### WHAT YOU HAVE TO DO
Locate the line bearing "475 77 32.2" in the material below, then reproduce it and each following line up to and including the line bearing "1070 12 1902".

### DATA UNDER STUDY
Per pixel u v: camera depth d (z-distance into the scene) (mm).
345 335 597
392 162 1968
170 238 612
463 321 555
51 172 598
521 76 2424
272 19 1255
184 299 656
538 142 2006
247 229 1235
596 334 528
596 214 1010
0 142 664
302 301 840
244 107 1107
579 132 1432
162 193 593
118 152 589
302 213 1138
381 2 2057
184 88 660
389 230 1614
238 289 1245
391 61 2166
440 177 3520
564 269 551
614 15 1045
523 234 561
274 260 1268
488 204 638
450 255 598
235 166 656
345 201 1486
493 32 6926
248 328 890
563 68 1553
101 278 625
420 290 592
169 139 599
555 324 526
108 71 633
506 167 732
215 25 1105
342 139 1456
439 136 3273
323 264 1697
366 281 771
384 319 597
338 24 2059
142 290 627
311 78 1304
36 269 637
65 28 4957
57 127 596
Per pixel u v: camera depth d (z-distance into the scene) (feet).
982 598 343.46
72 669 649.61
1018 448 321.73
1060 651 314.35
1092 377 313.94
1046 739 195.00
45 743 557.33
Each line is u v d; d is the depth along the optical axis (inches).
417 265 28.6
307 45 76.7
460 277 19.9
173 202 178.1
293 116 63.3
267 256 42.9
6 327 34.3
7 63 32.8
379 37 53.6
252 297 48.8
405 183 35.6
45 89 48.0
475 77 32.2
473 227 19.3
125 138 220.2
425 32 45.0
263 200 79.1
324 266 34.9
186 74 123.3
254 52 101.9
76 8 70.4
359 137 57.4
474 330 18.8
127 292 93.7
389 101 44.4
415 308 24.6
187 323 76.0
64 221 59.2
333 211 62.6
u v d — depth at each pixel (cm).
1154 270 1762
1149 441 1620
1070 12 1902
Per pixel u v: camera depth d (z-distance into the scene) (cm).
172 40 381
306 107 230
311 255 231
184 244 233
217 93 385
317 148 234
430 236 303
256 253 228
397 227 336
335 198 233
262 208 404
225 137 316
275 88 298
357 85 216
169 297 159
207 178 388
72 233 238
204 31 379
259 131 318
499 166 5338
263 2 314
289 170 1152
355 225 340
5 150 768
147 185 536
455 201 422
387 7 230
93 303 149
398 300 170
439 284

* * *

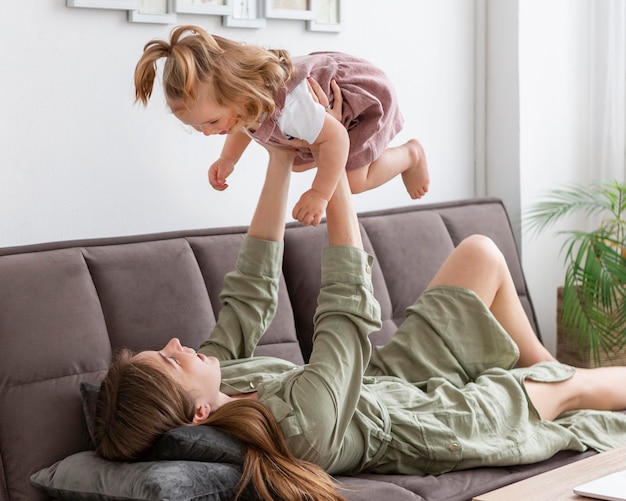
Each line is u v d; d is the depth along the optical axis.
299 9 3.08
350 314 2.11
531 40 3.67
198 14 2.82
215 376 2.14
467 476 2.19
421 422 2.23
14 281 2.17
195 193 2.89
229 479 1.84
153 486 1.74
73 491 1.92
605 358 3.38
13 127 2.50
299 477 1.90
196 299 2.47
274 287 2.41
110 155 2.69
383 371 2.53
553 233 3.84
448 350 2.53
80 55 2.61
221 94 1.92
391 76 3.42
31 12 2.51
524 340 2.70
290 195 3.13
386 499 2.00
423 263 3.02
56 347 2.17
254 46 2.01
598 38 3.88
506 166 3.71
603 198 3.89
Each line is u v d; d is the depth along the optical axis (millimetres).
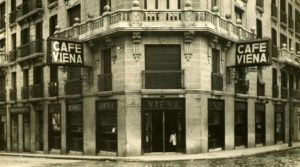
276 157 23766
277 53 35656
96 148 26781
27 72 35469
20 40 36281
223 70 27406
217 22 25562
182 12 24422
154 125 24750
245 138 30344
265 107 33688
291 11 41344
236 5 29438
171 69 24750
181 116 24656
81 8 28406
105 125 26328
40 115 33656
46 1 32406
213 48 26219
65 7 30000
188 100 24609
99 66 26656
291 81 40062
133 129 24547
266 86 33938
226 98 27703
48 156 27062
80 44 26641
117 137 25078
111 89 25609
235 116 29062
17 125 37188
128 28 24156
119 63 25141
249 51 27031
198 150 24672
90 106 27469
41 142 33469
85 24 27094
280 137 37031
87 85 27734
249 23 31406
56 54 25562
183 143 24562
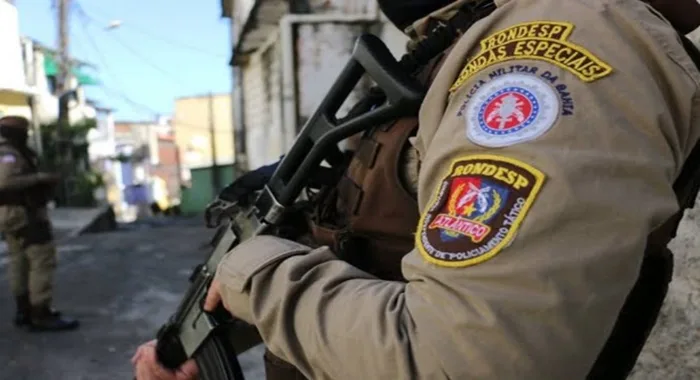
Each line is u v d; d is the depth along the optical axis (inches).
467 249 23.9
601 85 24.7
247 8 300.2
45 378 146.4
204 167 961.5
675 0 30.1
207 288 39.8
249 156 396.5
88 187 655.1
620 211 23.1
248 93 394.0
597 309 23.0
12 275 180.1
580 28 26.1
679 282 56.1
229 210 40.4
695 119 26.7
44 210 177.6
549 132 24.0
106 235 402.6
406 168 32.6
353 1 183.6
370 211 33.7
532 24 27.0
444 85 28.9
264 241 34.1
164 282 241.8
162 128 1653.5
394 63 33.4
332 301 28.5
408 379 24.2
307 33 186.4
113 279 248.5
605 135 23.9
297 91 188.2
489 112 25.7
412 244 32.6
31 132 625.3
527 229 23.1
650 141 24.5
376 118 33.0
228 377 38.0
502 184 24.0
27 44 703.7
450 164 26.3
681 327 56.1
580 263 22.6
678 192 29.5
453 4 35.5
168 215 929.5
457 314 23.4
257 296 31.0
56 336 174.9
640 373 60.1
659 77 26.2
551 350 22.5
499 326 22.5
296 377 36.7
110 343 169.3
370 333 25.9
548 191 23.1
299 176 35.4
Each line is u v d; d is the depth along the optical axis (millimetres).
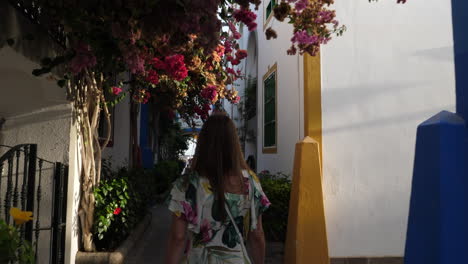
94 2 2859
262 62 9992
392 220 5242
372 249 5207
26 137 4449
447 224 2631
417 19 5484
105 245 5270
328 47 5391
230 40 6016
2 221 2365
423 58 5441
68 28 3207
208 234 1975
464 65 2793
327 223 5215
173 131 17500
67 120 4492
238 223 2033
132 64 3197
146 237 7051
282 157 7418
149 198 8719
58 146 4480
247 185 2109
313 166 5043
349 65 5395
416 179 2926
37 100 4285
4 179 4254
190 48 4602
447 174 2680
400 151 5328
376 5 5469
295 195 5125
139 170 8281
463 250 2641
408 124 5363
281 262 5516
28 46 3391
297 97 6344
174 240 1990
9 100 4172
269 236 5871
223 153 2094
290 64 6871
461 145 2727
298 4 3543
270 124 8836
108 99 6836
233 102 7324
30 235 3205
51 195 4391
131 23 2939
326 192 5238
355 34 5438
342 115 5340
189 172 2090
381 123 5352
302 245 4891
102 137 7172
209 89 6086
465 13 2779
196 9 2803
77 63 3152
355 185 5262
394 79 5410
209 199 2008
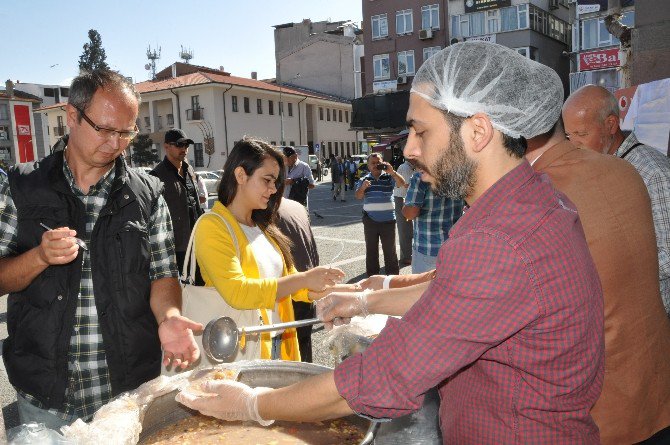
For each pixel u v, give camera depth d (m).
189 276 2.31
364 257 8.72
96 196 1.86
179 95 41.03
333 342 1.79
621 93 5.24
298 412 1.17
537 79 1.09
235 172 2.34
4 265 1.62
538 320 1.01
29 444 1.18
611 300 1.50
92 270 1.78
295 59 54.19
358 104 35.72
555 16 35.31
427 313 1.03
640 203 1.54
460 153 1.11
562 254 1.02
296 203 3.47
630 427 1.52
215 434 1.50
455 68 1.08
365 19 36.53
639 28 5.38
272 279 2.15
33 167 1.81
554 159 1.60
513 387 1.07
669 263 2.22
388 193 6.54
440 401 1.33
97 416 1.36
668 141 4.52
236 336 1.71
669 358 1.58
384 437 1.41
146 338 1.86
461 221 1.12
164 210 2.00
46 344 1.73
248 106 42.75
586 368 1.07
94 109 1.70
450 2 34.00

### REPLY TO THE EXERCISE
475 77 32.2
473 227 19.3
125 138 220.2
425 32 45.0
263 200 79.1
324 266 34.9
186 74 123.3
254 52 101.9
76 8 70.4
359 137 57.4
474 330 18.8
127 292 93.7
389 101 44.4
415 308 24.6
187 323 76.0
64 221 59.2
333 211 62.6
u v d — depth at each pixel (cm).
1154 270 1762
1149 441 1620
1070 12 1902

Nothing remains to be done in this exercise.